[Records from a dataset]
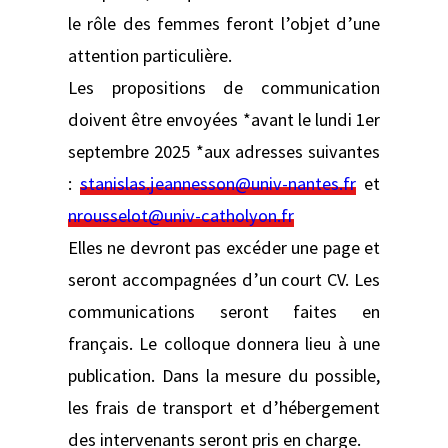
le rôle des femmes feront l’objet d’une
attention particulière.
Les propositions de communication
doivent être envoyées *avant le lundi 1er
septembre 2025 *aux adresses suivantes
:
stanislas.jeannesson@univ-nantes.fr
et
nrousselot@univ-catholyon.fr
Elles ne devront pas excéder une page et
seront accompagnées d’un court CV. Les
communications seront faites en
français. Le colloque donnera lieu à une
publication. Dans la mesure du possible,
les frais de transport et d’hébergement
des intervenants seront pris en charge.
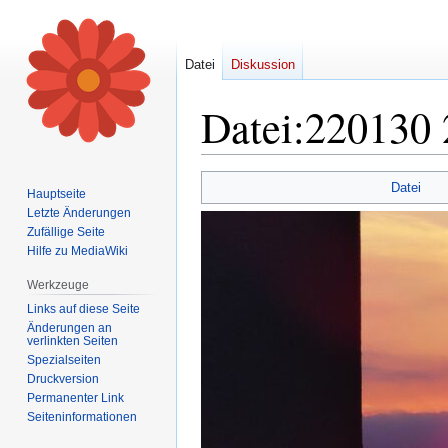
Datei
Diskussion
Datei
:
220130 
Zur
Zur
Datei
Hauptseite
Navigation
Suche
Letzte Änderungen
springen
springen
Zufällige Seite
Hilfe zu MediaWiki
Werkzeuge
Links auf diese Seite
Änderungen an
verlinkten Seiten
Spezialseiten
Druckversion
Permanenter Link
Seiten­informationen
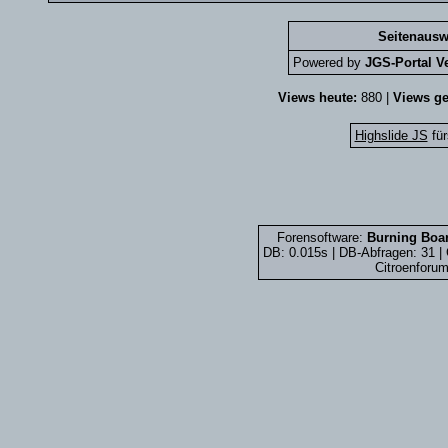
Seitenausw
Powered by
JGS-Portal Ve
Views heute:
880 |
Views ge
Highslide JS
für
Forensoftware:
Burning Boar
DB: 0.015s | DB-Abfragen: 31 
Citroenforum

→ **Request**
With the pictures left out, copy exactly the lines from the one containing "Änderungen an" through the final line of the records above, both included.

→ **Task solution**
Änderungen an
verlinkten Seiten
Spezialseiten
Druckversion
Permanenter Link
Seiten­informationen
Seitenausw
Powered by
JGS-Portal Ve
Views heute:
880 |
Views ge
Highslide JS
für
Forensoftware:
Burning Boar
DB: 0.015s | DB-Abfragen: 31 
Citroenforum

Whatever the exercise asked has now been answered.